This was how America was fundamentally built: entrepreneurship. Somewhere along the lines of the colonization and trips from England into the new land, people started having ideas. Those ideas turned into potential money makers. Those money makers made businesses. Businesses made continual revenue. Continual revenue made profit. Profit made an economy.
And the economy, well — that made America.
So forget any naysayers or glass-is-half-empty critics about the idea of starting up a business. Although the most recent recession we’ve been facing has put a dent on the prospect of small business startups, without a doubt the desire of entrepreneurship still burns brighter than any bombs bursting in the air as the American flag still waves proudly.
If you’re still skeptical, take a look at these facts —
There Are Currently 28MM Small Businesses in America
There Are Now 22M Self-Employed Individuals as Well.
Finally… You’re Looking at Over Half of the Entire American Workforce Pulling Their Weight With Small Businesses, Those Companies Creating Over 65% of the Newest Jobs Since 1995.
Those are pretty impressive facts. Undoubtedly, being an entrepreneur is the American Way. Even from a certain point of view, it’s the only successful way.
You Can’t Succeed as an Entrepreneur, Though, If You Don’t Watch Out For Certain Pitfall
Of all possibilities with work, no matter if you’re working for a company or for yourself, the most expensive errors you can make occur when you’re nothing more than the budding entrepreneur.
It can certainly make or break you, so be careful. While you might make it big as an entrepreneur for a lot of reasons, there are some serious possibilities for downfall, because you are on your own. You’re in charge. You call the shots.
Don’t Forget About That Founder Agreement
Being a founder is basically being an entrepreneur starting a company. The entrepreneur has the ideas, tries to pursue them, creates partnerships and maybe even develops ideas for other businesspeople. When that entrepreneur, though, starts his or her own company, you don’t just get an entrepreneur, you get a founder.

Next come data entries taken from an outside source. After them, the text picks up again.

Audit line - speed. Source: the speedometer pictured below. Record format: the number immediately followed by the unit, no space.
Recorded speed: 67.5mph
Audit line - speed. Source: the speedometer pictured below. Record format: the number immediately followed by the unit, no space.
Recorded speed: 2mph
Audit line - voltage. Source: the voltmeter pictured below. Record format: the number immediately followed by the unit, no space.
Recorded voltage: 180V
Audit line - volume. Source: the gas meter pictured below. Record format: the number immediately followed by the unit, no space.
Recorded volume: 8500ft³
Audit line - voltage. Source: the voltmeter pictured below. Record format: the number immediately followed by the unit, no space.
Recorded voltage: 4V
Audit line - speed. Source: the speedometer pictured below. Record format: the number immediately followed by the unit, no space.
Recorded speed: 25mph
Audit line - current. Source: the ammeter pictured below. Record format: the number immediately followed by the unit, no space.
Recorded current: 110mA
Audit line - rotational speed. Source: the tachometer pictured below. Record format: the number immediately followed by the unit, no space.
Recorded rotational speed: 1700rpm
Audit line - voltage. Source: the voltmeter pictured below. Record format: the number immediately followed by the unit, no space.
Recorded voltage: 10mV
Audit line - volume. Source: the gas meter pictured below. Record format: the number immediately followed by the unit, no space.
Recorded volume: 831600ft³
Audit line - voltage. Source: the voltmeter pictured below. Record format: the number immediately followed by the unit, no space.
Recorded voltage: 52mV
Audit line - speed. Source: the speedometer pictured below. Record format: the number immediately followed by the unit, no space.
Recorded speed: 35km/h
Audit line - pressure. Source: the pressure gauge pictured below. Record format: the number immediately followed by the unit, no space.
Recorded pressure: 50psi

You need to have that agreement in place, because undoubtedly you might have several other ‘partners’ involved, and everyone needs to be on the same page. Some aspects of a founder agreement you would need to include involve:
Roles and Responsibilities
Share Purchases and Costs
Established Founder Salaries
In a way, it’s like a prenuptial agreement. You and your co-founders are agreeing to terms in the event some leave the company or the company dissolves by chance for whatever reason. Without this document in place, your foundation might fall from under you, and you’ll have no safety net.
Forgetting the Legal Structure
It’s not enough to just say “let’s start a business.” You’ve got to go through the legal motions. Consider your options under business law: you’ve got sole proprietorships, which are easy; and then general partnerships. You might even go big and start an LLC or “corporation,” and that’s fine.

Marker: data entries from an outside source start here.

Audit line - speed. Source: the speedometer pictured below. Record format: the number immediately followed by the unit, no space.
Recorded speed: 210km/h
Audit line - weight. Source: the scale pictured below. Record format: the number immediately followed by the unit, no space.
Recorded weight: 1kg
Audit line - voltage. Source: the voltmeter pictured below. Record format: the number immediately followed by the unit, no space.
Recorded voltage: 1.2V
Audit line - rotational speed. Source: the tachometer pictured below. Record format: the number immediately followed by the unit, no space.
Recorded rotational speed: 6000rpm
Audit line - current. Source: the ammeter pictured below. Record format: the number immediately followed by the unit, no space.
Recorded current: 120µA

Whatever you do, don’t forget to file for whatever structure might suit your needs. It’ll help you considerably when filing for taxes and saving you from liability.

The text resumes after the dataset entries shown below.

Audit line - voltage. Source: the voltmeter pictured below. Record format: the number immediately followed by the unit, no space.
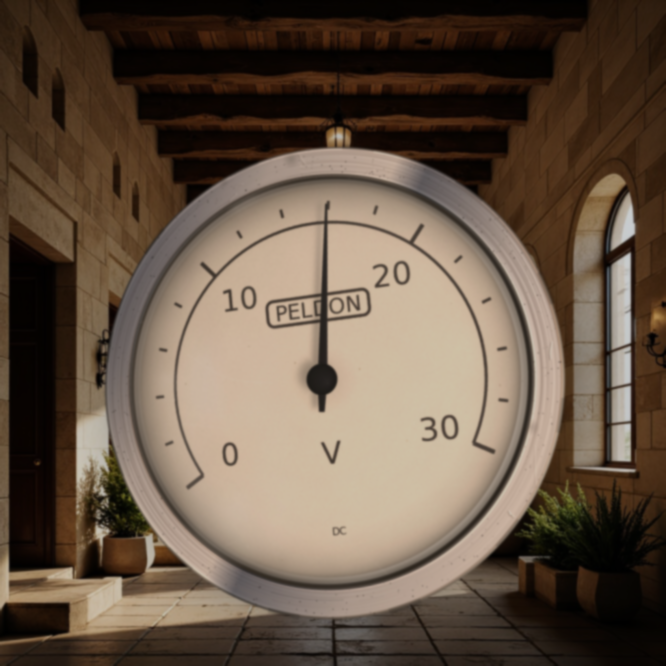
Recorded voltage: 16V
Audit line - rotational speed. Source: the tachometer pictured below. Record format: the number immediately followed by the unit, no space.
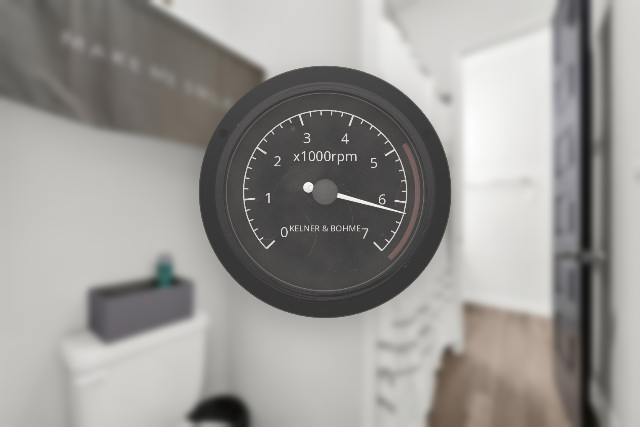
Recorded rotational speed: 6200rpm
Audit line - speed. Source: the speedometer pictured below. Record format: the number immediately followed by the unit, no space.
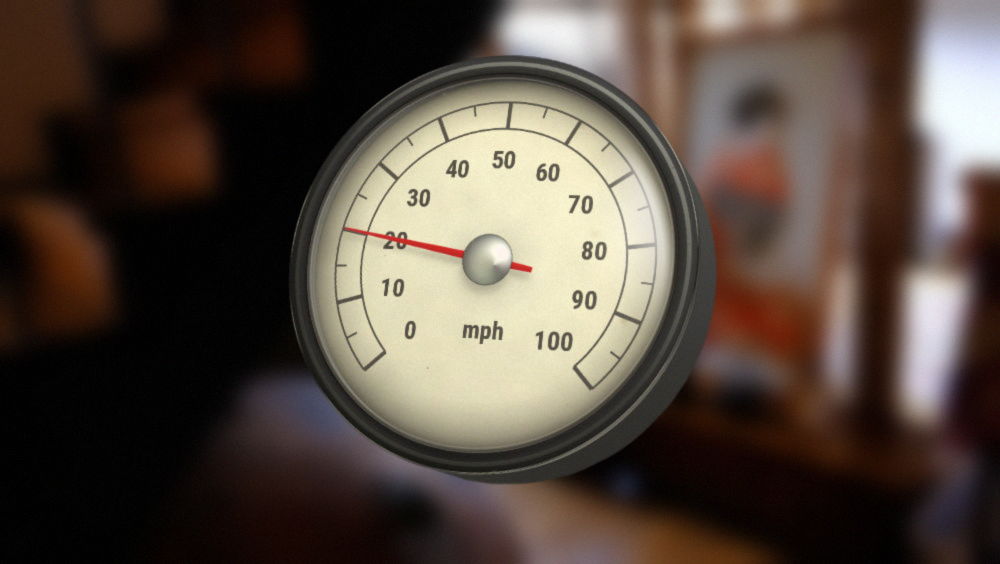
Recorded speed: 20mph
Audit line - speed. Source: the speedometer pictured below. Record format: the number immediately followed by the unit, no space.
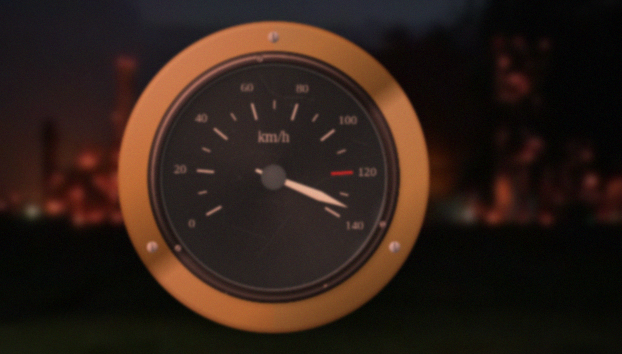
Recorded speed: 135km/h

So You Don’t Have Standard Form Contracts Suiting Your Needs?
This is your business. Your contracts should suit you, not just the customer or partner involved. The pitfall here is to know that there are ‘standard’ forms of contract, and you can easily get some examples from your skilled business lawyer.
Be sure, however, to tailor those forms — with the consultation of your attorney — to suit your needs. Be detailed. Define the way disputes are resolved, and most definetely make it very clear as crystal in your writing how liability will be limited on your end.
Your Creations Need to Be Legally Protected
Part of being an entrepreneur is the idea that you’re a creator. You’ve made something worthwhile, unique and sellable. The fear, though — and rightly so — is that anyone can steal it from you. That’s a fundamental truth.
However, not many think about that at all. You should. File for your copyrights, your trademarks, your patents immediately. Get it in writing. File multiple applications for multiple parts of your products and services to ensure no one infringes on them in other ways, drawing from your sales demographic and cutting down your business either intentionally or unintentionally. You want to succeed? Part of succeeding is protecting your business.
Lastly, Maybe You’ve Hired the Wrong Lawyer
We close out on this for good reason. The legal industry is competitive. Make sure you find the right counsel for your purposes. Especially in the case of sole proprietorships, entrepreneurs starting out and 1-man operations, the best counsels out there are the ones who’ve represented many in the past.
Do the research. Ask the right questions. Really get into interviewing potential lawyers for continual legal work.
If you can get all of that taken care of, the rest of your job should be a cakewalk. After all, you’re your own boss. Prove it by watching out for these pitfalls.